Değerli mücadele arkadaşlarım,
İki yıl önceki Genel Kurulunuza da beni davet etmiştiniz ve oradaki konuşmamda İtalyan diktatör Mussolini’nin grevdeki işçilere seslendiği bir sözü hatırlatmıştım: “Sizin özgürlüğe değil, ekmeğe ihtiyacınız var!”
O dönem demiştim ki, “evet, işçi sınıfının ekmeğe çok ihtiyacı var ama şurası kesin ki özgürlüğün olmadığı yerde ekmek de olmuyor”. İki yıl sonra bunu daha net bir biçimde görebiliyoruz.
Türkiye’de insan hakları ayaklar altına alındıkça, demokrasinin en temel ilkeleri çiğnendikçe, temel hak ve özgürlüklerimiz yok edildikçe işçiler olarak ekmeğimiz de küçülüyor.
Bugün milyonların aç olduğu, işçilerin ölümüne çalıştırıldığı bir düzende adaletsizlik büyürken, adalet saraylarının ve cezaevlerinin büyümesi tesadüf değildir.
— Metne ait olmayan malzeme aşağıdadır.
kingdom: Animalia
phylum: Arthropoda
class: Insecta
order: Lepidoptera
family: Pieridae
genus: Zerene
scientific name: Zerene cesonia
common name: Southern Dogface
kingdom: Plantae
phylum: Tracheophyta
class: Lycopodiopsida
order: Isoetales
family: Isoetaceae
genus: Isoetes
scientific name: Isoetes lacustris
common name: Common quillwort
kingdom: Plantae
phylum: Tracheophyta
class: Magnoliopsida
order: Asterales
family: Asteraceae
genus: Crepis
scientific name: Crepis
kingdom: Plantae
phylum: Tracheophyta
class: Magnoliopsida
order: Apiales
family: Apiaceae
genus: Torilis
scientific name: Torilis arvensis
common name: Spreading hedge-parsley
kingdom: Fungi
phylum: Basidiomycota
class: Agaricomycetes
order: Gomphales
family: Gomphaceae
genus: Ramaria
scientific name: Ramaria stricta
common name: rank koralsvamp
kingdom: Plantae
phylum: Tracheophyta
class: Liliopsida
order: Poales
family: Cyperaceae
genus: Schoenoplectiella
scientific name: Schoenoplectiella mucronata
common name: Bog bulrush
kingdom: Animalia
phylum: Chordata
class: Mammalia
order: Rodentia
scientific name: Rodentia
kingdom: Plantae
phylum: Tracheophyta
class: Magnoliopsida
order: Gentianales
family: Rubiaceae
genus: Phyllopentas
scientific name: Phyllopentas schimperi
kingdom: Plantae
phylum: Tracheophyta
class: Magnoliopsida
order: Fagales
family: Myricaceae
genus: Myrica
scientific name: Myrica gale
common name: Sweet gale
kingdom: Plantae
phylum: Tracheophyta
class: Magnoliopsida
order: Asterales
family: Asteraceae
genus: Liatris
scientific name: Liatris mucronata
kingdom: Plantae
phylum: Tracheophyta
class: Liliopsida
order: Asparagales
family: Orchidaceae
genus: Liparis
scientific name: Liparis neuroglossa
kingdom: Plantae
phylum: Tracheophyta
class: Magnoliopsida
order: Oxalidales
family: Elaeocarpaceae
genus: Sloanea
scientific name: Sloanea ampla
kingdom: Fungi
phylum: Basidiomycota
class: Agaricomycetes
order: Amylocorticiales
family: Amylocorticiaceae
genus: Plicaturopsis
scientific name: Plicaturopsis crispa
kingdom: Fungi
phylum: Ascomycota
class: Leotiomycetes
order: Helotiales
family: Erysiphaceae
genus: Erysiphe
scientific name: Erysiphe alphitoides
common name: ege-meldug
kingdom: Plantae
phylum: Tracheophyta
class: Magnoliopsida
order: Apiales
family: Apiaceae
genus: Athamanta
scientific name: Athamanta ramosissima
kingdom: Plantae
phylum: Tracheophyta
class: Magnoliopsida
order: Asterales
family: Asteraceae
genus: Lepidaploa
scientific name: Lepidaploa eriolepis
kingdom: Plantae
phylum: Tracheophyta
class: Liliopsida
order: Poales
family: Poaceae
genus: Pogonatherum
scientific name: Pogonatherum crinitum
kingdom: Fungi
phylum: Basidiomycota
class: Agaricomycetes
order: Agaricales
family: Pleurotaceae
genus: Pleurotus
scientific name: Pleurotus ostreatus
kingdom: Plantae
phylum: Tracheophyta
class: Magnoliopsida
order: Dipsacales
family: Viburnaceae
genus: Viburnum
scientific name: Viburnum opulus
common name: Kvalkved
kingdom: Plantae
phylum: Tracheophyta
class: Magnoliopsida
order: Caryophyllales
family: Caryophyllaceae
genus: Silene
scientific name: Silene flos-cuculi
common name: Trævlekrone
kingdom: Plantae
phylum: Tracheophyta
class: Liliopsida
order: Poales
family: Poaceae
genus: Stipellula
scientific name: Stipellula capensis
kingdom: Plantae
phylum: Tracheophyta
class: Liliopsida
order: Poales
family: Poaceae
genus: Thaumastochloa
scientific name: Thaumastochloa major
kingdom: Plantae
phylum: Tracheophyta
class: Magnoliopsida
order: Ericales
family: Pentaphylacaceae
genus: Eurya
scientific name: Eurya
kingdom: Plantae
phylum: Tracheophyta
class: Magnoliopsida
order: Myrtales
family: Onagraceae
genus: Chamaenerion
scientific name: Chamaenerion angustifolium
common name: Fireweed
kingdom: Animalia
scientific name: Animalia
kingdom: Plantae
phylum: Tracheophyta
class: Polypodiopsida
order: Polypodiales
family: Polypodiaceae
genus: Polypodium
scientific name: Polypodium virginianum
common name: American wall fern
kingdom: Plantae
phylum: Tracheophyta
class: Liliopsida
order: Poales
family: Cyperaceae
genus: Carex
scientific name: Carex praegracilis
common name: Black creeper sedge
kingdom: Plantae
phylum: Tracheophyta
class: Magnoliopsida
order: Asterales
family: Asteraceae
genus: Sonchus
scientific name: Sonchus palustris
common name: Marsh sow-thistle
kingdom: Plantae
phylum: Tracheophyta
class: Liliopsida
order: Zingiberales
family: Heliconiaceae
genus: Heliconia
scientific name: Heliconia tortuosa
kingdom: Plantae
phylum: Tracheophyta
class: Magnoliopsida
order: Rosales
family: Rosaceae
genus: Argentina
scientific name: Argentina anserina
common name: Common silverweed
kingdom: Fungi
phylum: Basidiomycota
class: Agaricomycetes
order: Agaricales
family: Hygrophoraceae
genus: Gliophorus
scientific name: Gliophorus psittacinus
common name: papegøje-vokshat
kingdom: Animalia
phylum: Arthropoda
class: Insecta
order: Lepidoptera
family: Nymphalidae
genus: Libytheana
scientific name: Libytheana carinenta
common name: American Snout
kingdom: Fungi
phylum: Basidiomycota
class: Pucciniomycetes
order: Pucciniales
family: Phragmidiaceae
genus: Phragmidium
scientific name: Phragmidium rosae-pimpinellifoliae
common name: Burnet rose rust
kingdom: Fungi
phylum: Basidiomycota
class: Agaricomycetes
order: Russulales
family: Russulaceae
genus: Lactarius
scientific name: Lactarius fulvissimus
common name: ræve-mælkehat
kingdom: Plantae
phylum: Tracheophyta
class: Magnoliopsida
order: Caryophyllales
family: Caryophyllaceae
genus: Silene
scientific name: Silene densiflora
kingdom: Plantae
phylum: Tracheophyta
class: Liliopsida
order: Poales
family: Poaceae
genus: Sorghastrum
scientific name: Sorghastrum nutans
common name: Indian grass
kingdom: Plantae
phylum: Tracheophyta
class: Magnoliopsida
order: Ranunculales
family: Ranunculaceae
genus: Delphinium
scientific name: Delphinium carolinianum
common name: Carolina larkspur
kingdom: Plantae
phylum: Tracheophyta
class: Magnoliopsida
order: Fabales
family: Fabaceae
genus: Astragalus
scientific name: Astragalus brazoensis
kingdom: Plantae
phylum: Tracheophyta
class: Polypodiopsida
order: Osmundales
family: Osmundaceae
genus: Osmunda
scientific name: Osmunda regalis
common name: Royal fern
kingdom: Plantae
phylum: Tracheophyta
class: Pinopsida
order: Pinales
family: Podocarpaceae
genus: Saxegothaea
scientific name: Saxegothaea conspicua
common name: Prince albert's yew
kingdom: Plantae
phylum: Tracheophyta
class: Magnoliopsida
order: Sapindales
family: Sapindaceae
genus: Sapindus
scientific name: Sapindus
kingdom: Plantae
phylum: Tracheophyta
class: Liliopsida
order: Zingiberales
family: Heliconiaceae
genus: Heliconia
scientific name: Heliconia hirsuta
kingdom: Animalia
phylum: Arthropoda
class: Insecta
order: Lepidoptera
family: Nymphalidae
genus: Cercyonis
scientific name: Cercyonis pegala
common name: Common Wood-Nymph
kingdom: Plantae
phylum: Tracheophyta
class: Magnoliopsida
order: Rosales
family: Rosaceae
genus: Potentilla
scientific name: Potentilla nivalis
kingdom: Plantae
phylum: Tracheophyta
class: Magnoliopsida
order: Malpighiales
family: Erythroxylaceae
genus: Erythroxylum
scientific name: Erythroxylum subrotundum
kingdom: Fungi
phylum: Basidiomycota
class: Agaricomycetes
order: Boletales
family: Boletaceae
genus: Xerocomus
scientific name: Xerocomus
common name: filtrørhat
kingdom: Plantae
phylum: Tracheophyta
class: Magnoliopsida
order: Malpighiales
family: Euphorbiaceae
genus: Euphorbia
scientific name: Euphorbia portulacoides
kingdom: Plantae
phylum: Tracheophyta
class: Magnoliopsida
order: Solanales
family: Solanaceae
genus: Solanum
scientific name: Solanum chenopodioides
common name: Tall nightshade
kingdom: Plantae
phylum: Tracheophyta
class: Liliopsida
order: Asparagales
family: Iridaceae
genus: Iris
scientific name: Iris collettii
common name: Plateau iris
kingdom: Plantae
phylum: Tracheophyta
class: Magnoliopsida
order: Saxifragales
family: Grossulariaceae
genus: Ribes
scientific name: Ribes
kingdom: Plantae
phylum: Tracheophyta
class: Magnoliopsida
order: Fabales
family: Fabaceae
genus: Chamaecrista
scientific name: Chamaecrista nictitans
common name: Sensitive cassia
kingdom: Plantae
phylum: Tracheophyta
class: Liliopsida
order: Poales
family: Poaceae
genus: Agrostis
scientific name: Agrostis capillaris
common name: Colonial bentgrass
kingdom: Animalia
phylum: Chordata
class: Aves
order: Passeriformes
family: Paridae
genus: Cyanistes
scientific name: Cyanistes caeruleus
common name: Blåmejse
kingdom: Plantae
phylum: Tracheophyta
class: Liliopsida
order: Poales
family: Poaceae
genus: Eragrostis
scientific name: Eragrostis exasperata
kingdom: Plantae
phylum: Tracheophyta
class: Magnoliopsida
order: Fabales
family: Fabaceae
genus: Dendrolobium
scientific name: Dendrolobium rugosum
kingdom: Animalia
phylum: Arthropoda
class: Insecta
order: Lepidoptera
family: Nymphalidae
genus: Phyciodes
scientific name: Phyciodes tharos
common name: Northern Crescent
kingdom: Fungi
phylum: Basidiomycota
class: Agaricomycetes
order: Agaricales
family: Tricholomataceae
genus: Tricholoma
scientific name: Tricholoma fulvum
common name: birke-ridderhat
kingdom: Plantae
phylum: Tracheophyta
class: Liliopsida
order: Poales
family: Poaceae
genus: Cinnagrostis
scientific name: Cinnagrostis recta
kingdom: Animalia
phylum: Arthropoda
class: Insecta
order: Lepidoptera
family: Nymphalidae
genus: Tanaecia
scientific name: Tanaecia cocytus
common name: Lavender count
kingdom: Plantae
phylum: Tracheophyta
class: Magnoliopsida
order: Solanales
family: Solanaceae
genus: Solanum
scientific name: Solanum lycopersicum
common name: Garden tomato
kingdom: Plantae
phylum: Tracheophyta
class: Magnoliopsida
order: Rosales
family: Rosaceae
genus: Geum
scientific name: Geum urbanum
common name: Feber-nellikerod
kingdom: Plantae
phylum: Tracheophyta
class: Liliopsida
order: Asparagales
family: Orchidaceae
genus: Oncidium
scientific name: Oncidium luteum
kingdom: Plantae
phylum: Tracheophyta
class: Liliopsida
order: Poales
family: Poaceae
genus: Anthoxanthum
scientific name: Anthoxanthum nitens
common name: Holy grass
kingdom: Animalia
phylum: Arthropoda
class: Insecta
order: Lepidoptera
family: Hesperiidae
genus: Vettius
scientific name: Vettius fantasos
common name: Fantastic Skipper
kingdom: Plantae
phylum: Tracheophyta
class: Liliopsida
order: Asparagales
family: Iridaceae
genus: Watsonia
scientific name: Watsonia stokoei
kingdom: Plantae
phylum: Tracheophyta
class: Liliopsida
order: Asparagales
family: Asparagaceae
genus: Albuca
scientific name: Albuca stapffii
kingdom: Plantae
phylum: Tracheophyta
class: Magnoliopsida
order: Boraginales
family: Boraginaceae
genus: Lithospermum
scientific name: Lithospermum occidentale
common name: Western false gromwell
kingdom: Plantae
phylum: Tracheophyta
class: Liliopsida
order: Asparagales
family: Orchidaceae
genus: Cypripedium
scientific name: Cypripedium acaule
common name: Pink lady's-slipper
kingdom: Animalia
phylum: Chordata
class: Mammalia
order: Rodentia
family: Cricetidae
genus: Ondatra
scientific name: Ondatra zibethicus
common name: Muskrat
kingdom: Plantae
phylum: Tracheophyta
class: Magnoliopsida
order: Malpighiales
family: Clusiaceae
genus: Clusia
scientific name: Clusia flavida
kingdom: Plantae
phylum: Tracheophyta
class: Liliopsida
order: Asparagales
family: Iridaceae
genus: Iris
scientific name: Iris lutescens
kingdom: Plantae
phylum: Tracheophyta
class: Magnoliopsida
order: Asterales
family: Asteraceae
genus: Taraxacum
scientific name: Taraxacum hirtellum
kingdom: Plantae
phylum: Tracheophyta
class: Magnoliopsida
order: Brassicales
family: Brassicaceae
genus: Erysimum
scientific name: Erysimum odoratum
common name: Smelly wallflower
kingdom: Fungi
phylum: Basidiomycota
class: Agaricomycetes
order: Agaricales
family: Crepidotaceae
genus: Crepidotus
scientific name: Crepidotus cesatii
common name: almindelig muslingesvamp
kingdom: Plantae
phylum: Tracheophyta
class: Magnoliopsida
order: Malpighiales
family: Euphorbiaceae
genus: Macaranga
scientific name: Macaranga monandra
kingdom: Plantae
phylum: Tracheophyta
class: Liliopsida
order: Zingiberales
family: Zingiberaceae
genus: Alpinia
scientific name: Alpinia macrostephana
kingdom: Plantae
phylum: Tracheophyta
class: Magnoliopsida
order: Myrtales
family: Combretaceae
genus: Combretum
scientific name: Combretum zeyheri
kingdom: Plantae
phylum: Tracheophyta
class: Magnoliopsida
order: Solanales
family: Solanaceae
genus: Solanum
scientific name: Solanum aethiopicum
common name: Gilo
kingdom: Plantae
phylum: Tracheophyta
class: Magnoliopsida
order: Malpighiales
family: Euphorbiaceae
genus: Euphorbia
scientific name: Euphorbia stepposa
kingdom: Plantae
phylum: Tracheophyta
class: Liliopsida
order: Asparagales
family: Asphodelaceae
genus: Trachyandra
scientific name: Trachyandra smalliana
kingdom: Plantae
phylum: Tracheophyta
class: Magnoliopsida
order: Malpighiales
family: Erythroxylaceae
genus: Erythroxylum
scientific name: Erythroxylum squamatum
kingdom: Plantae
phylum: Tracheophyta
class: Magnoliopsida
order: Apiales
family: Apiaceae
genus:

Tüm dünyada kapitalizmin eşitsizlikleri büyüdükçe, ırkçılığın, göçmen düşmanlığının, ayrımcılığın hortlaması da tesadüf değildir.
Ekmek küçüldükçe, adaletsizlikler büyüdükçe özgürlüklerimiz ortadan kalkmakta, özgürlükler ortadan kalktıkça ekmeğimiz küçülmektedir.
Çok uzağa gitmeye gerek yok. 15 Temmuz darbe girişimi sonrası ülkemizde ilan edilen OHAL ile beraber insan haklarının evrensel ilkeleri yok sayılırken, işçilerin en temel hakları da budanmıştır.
İşçilerin en temel haklarından olan örgütlenme çalışmalarımız bir yandan mevzuat engeline bir yandan OHAL engeline takılmaktadır. İşçiler insanca yaşayabilecekleri bir ücreti sağlayan toplu sözleşme için Anayasal haklarını kullanmakta, örgütlenmekte ancak işten atılmaktadır.
İşten atılmaya karşı demokratik tepkileri ise OHAL bahane edilerek engellenmek istenmektedir. Birleşik Metal İş, Nakliyat İş ve Limter İş sendikalarımızın direnişlerine polis saldırıları gerçekleşmiştir.
Ülkeyi KHK ile yöneten ve Meclis’i işlevsiz hale getiren AKP, sıra sermayenin taleplerine gelince Meclis’i çalıştırmıştır. Hükümet OHAL koşullarında alelacele zorunlu BES’i meclisten geçirip işçilerin ceplerine el uzatmıştır.
Ancak mesele seçimlerde taşeron işçilere verilen kadro sözü olunca, sıra bir türlü bu gündeme gelmemektedir. 1 yıldır “çalışmalar devam ediyor” diye işçiler oyalanmaktadır.
Yine OHAL koşullarında gözlerini işçilerin yüz yıllık kazanımı kıdem tazminatına diktiler.
Sonuç itibariyle bugün görüyoruz ki, özgürlük yoksa, demokrasi yoksa, insan hakları yoksa, ekmek de yoktur, aş da yoktur!
Değerli mücadele arkadaşlarım,
Barışa, kardeşliğe ve demokrasiye her zamankinden çok ihtiyacımız vardır. Bunu sağlayacak olan emek ve demokrasi güçlerinin ortak mücadelesidir.
Bu duygu ve düşüncelerle kongrenizi DİSK adına yürekten selamlıyor, önümüzdeki zorlu süreçte hepinize üstün başarılar diliyorum.